PASSAGE PROVIDED:
My soon to be 5th grader, Tyler, is preparing for football camp this week.  As a concerned and excited parent, of course I am doing all I can to protect him including making him trail run, lift weights and eat right.  I am buying him all sorts of protective gear so he a can hustle out on to the field to hit hard and be safe.  Recently,  it dawned on me that due to circumstances out of his control, his financial future may look entirely different than mine.  And I feel the need to help protect him from that too.  So, what sort of global trends can we identify now in order to proactively respond to help kids get a head start?  It’s a large topic, but I’ll break it down into three areas worth thinking about:

1) The devaluing of the US dollar:  Ever since Nixon decoupled the US dollar from Gold in August of 1972 as its valuation standard, the US dollar train has been on a devaluation collision course.  We are the unlucky recipients of a government that has been spending out of control since Nixon enacted this historic event.  As the dollar loses its purchasing power, the wages of the average American can not keep up with their required spending power.  The end result: Inflation that outpaces wages.

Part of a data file
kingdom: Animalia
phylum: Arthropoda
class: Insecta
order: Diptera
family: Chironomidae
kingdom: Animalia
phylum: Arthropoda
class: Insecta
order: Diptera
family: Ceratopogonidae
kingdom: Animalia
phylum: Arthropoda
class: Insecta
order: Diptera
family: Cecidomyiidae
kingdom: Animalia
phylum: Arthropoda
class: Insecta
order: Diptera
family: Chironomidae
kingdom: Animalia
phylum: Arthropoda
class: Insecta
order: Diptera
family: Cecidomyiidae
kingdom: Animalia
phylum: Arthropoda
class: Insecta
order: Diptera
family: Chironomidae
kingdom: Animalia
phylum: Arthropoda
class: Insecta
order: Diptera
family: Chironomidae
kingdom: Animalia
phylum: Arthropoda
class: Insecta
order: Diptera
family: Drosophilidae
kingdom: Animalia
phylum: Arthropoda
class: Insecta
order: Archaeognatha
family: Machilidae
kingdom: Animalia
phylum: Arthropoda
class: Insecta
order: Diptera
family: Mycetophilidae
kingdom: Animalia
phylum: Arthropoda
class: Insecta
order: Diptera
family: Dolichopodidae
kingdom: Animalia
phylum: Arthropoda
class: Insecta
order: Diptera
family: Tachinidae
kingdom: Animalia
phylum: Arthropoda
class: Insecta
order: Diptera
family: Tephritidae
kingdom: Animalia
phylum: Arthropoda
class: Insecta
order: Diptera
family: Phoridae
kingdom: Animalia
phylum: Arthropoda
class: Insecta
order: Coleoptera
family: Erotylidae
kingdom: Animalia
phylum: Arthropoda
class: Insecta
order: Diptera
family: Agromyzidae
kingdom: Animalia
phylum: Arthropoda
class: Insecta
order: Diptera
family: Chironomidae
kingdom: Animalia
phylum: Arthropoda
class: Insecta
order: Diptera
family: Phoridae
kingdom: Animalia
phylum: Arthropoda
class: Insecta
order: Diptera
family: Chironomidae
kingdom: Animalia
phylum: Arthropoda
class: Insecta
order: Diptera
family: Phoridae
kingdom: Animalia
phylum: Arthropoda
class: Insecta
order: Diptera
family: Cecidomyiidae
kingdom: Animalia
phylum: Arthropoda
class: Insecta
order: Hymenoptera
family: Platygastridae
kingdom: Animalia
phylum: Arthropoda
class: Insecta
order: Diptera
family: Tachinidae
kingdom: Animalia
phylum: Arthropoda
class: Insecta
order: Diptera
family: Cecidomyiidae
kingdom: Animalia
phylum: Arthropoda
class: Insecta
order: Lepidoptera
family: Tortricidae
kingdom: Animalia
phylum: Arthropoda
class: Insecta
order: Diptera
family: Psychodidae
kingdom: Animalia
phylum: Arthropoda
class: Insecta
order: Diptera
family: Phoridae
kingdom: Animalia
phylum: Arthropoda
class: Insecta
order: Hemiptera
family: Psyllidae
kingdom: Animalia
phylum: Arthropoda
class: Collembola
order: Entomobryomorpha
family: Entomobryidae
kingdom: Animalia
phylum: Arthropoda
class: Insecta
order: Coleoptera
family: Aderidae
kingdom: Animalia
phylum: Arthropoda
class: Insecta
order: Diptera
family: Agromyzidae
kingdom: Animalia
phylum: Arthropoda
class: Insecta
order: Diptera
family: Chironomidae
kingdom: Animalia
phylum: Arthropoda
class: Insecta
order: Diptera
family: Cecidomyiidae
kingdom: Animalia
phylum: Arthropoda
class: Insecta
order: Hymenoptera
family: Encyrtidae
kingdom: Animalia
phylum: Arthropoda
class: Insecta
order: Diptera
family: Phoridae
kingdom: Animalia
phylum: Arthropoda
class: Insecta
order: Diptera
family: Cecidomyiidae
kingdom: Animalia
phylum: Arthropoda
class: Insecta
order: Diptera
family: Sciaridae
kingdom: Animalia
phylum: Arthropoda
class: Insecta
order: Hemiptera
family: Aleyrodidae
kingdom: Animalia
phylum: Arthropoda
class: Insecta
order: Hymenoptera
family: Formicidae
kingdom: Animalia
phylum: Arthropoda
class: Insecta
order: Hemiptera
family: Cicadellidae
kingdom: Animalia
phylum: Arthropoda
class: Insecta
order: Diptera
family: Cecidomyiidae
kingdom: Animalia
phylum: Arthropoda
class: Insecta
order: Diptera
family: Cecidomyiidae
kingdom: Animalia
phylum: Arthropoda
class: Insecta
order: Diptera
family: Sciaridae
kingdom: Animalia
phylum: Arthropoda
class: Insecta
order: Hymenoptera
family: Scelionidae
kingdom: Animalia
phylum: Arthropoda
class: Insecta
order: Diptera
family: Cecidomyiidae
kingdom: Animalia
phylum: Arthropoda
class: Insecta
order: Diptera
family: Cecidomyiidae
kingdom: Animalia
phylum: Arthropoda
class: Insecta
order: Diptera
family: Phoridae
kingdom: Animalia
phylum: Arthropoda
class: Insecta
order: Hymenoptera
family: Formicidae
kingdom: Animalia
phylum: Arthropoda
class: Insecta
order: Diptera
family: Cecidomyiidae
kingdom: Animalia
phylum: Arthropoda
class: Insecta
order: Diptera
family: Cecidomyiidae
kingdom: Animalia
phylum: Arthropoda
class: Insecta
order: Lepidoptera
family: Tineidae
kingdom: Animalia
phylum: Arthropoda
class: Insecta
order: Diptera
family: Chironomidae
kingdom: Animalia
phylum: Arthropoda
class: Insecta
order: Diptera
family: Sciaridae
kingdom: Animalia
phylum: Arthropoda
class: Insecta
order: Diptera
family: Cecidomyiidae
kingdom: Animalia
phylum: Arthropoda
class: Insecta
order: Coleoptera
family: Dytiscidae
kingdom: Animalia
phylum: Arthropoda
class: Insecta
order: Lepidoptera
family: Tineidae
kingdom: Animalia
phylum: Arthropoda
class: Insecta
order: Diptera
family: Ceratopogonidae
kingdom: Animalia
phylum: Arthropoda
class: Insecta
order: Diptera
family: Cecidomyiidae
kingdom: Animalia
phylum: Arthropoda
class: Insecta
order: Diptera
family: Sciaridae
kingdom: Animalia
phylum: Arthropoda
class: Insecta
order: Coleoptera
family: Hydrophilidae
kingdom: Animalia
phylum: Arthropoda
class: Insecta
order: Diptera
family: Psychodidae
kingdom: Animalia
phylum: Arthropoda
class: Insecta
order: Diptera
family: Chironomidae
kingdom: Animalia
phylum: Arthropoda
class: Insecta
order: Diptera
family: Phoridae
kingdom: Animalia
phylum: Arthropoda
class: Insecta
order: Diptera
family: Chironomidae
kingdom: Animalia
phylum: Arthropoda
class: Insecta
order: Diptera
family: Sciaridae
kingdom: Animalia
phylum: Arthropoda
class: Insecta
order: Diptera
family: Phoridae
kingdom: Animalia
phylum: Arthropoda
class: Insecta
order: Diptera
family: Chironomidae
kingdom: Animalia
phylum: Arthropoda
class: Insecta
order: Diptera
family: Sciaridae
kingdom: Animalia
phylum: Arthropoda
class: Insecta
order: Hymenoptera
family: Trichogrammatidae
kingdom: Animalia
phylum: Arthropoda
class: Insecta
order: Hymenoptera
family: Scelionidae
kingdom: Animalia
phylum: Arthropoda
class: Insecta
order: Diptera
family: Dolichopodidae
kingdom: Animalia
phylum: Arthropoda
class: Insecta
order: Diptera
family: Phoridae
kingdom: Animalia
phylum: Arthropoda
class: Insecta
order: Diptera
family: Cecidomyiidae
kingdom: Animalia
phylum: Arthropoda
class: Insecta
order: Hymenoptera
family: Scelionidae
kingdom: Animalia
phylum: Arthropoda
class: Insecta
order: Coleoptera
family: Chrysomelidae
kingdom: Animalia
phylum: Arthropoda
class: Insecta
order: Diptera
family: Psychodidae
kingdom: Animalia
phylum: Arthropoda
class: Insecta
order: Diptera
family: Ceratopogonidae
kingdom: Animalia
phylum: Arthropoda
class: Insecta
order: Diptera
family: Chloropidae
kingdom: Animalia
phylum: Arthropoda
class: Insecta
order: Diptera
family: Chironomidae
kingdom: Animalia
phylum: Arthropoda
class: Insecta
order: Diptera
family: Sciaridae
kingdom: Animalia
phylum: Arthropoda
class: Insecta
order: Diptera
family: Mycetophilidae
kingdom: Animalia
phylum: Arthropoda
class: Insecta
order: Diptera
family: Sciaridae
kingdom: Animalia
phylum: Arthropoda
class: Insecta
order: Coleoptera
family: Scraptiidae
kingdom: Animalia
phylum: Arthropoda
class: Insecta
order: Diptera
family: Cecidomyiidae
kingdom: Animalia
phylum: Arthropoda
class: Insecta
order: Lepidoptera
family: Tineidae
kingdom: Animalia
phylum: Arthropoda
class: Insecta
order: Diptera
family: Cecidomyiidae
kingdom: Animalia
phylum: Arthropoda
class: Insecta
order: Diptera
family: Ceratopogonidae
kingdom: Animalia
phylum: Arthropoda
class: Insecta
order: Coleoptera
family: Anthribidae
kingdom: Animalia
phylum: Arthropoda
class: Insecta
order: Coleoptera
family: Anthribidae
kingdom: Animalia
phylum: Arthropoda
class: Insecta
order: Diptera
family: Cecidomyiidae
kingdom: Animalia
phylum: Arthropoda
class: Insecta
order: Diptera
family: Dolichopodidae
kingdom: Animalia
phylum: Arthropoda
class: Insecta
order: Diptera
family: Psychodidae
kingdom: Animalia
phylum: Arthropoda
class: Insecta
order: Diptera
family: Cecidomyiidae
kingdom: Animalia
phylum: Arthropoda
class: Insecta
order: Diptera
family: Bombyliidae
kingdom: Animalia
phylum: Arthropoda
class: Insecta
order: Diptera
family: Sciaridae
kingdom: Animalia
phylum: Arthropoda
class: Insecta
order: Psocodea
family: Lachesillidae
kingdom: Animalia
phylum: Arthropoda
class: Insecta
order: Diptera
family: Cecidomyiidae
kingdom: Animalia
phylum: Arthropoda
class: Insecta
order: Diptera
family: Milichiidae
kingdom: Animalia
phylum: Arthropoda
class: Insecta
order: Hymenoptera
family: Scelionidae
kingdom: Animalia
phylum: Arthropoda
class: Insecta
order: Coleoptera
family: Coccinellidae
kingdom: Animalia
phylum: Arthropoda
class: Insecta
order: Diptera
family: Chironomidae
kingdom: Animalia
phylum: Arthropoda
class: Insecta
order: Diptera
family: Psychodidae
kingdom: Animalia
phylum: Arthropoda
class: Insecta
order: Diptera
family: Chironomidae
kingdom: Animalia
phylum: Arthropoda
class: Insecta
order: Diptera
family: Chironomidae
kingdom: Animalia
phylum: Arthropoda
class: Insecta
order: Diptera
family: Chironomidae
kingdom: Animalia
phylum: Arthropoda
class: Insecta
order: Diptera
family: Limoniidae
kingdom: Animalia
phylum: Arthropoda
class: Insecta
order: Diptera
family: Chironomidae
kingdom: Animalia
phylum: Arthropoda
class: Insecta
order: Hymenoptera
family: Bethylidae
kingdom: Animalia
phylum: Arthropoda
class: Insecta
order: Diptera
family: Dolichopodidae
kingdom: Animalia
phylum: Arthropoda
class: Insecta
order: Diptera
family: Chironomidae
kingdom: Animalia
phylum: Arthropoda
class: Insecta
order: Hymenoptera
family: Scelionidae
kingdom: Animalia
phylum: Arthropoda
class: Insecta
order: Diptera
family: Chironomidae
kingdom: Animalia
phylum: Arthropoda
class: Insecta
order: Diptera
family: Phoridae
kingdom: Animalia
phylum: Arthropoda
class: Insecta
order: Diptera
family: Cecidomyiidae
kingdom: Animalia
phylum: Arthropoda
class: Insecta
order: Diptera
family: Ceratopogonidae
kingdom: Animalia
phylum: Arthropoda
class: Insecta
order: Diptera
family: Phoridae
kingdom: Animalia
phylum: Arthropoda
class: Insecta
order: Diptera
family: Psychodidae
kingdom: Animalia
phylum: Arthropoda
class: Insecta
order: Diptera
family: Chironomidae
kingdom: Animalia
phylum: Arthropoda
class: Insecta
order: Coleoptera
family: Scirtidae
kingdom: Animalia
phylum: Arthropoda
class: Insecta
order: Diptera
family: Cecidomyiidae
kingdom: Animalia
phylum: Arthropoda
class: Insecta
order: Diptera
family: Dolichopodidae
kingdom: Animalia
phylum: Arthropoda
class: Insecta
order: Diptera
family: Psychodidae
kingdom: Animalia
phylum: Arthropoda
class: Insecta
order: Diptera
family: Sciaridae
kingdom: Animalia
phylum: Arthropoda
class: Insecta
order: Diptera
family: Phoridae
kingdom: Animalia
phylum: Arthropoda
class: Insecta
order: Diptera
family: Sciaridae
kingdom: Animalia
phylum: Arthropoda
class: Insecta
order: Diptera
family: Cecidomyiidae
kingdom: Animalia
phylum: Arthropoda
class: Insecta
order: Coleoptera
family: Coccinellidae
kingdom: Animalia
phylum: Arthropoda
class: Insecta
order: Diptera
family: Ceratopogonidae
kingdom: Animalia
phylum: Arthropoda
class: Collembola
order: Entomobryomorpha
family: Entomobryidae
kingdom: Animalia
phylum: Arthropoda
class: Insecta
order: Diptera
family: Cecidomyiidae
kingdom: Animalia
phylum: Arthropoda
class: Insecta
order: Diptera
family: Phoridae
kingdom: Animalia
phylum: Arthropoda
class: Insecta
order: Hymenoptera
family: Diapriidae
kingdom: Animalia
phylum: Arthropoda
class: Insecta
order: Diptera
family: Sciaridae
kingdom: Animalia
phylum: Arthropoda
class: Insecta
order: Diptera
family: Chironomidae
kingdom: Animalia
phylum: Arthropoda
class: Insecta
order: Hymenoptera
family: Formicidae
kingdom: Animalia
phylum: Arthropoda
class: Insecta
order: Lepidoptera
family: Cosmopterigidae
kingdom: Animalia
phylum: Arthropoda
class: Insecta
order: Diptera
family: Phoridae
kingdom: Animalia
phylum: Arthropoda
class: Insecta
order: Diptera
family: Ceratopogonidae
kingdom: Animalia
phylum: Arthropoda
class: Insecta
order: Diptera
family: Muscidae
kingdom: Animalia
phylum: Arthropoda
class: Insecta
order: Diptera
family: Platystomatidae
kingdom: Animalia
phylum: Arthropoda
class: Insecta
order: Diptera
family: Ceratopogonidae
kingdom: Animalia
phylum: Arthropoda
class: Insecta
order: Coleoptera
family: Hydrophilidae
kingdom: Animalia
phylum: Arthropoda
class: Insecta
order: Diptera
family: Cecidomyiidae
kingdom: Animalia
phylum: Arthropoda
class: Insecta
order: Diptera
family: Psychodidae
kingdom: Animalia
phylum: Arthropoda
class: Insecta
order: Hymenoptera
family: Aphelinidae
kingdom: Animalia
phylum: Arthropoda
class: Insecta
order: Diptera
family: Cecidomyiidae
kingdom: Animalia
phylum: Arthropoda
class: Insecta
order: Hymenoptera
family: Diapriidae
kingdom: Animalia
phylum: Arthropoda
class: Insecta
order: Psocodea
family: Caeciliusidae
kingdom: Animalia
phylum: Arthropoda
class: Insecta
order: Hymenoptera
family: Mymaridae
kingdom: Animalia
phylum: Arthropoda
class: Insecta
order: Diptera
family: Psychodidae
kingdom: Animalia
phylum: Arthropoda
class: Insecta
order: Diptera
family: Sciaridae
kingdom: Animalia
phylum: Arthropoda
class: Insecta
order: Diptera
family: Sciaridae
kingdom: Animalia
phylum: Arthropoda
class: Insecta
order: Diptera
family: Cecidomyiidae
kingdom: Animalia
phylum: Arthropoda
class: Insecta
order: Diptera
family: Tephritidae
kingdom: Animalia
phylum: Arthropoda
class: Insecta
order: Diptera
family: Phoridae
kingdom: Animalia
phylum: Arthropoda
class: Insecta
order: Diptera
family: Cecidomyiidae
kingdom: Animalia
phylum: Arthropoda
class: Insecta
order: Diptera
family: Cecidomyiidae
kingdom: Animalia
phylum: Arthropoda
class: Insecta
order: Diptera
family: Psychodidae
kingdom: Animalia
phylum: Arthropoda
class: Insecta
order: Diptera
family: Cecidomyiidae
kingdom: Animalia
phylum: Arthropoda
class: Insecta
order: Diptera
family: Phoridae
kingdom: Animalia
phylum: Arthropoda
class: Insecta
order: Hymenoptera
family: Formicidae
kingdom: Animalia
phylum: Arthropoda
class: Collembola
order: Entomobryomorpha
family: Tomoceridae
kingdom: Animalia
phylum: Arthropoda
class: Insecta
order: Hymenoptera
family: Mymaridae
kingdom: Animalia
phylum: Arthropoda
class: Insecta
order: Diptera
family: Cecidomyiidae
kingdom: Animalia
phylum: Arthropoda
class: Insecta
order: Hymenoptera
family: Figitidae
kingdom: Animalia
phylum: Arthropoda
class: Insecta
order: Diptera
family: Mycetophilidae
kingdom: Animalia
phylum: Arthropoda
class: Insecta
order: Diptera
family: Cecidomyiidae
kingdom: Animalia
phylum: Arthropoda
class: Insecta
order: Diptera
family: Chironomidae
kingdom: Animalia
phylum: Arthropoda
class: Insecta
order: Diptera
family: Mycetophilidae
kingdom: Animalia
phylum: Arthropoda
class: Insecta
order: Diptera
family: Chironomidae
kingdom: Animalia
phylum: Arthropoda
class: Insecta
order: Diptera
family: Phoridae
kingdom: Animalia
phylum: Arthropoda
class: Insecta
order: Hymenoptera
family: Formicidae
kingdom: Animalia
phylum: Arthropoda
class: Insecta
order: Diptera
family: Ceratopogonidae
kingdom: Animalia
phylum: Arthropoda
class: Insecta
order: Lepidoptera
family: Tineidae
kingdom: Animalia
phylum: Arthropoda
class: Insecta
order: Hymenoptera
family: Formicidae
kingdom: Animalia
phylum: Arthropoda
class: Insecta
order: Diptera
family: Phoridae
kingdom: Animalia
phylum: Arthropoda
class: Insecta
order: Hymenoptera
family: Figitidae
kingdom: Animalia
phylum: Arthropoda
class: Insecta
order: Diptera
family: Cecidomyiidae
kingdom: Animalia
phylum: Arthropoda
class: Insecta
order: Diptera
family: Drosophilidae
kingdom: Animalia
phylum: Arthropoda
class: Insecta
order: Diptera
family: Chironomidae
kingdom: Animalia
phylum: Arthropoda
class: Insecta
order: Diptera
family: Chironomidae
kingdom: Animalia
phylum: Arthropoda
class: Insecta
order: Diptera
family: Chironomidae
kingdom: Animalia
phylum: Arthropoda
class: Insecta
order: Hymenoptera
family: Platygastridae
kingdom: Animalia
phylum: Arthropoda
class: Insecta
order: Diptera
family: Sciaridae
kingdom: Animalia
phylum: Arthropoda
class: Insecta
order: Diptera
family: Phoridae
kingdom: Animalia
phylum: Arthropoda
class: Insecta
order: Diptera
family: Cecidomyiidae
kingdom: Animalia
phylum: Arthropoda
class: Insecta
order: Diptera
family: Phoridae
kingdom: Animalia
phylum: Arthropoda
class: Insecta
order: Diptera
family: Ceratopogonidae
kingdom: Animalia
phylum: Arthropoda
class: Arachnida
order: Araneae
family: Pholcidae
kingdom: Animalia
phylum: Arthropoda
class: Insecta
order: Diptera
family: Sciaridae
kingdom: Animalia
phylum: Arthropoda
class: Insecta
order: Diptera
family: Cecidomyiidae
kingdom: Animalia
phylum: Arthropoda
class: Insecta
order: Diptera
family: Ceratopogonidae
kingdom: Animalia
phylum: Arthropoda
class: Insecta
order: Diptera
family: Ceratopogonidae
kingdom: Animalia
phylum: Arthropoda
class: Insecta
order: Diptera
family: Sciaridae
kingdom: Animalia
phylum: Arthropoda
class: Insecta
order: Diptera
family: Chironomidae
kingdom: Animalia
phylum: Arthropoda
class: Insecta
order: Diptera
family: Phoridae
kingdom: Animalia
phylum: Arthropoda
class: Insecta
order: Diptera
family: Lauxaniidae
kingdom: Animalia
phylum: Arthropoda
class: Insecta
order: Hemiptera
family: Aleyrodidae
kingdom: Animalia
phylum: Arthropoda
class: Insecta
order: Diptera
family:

SET OF TASKS:
#1 List the activities that the passage about preparing for football camp says the parent is making Tyler do.
#2 According to the passage about preparing for football camp, what is the end result when the dollar loses its purchasing power?

PER-TASK OUTPUTS:
#1 Trail run, lift weights, eat right

#2 Inflation that outpaces wages.